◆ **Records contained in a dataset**
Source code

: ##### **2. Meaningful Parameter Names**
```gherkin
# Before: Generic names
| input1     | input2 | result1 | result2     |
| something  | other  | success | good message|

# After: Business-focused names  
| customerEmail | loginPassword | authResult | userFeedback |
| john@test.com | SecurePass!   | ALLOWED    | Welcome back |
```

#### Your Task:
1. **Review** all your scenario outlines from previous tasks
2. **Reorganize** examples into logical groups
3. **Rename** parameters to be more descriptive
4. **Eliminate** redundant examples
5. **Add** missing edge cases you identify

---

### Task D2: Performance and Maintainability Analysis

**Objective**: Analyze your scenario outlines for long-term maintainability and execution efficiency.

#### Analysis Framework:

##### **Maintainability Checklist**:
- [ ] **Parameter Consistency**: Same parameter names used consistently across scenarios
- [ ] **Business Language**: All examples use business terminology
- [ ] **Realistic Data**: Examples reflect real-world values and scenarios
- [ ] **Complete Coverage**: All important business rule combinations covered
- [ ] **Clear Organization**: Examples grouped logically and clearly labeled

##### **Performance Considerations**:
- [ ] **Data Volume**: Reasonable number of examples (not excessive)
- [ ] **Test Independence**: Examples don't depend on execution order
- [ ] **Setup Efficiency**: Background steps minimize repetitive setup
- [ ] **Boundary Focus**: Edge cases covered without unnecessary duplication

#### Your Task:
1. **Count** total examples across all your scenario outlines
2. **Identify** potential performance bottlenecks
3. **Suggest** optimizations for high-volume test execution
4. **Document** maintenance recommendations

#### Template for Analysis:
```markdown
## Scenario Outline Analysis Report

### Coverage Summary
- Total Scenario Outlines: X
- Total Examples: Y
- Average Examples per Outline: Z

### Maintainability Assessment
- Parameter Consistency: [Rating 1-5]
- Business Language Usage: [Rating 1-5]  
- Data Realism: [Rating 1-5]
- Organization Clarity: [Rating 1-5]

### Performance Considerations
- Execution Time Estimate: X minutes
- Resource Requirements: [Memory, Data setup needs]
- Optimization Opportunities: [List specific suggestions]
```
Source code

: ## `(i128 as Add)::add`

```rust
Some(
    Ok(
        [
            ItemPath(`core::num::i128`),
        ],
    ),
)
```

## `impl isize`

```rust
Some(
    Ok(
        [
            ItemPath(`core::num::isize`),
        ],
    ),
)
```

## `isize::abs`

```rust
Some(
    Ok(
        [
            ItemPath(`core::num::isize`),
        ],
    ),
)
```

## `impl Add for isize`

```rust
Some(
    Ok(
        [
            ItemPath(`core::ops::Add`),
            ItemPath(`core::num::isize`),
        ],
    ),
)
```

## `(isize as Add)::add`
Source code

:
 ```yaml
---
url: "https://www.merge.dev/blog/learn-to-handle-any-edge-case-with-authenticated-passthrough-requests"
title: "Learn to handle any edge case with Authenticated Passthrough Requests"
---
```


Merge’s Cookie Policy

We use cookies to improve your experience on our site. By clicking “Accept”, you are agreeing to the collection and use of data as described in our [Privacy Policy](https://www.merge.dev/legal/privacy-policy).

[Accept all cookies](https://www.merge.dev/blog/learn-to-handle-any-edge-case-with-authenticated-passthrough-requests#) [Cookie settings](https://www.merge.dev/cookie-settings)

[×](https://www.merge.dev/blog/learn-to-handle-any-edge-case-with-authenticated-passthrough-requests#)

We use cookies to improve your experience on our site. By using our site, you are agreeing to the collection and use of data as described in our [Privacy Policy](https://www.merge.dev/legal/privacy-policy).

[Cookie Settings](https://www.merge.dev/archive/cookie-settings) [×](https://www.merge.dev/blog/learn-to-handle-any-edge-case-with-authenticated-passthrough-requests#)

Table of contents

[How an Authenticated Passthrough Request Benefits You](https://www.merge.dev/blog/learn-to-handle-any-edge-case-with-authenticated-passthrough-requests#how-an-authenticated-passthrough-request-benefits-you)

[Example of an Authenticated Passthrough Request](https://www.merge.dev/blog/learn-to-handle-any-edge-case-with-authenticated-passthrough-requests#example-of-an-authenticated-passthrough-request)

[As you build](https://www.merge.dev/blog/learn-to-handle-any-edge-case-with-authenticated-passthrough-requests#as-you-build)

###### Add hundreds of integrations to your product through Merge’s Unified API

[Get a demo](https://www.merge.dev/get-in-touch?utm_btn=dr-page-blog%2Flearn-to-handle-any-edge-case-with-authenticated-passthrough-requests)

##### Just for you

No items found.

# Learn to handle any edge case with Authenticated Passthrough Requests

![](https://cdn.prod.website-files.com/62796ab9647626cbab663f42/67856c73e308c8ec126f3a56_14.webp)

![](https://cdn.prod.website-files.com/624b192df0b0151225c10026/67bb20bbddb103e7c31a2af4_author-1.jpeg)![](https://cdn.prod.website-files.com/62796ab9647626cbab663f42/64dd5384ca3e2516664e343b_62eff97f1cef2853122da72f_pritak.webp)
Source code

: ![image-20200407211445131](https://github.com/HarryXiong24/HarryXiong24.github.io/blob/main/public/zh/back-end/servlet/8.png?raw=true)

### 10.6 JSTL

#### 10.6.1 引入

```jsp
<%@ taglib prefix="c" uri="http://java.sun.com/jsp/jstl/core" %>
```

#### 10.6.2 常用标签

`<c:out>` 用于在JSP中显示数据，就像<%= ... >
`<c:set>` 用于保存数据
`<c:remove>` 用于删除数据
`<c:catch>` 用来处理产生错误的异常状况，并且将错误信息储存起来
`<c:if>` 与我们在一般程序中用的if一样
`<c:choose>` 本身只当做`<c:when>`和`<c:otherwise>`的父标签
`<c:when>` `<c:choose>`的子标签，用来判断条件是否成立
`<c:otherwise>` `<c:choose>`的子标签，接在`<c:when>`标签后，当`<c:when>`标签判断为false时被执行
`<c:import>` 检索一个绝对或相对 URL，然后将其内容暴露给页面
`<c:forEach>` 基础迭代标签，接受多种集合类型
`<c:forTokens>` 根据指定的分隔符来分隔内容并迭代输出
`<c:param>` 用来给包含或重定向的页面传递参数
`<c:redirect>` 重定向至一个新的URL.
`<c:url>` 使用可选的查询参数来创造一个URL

◆ **YOUR ASSIGNMENT**
Going through the entries above, count the lines that include "privacy" and state only the result.

◆ **ANSWER SECTION**
2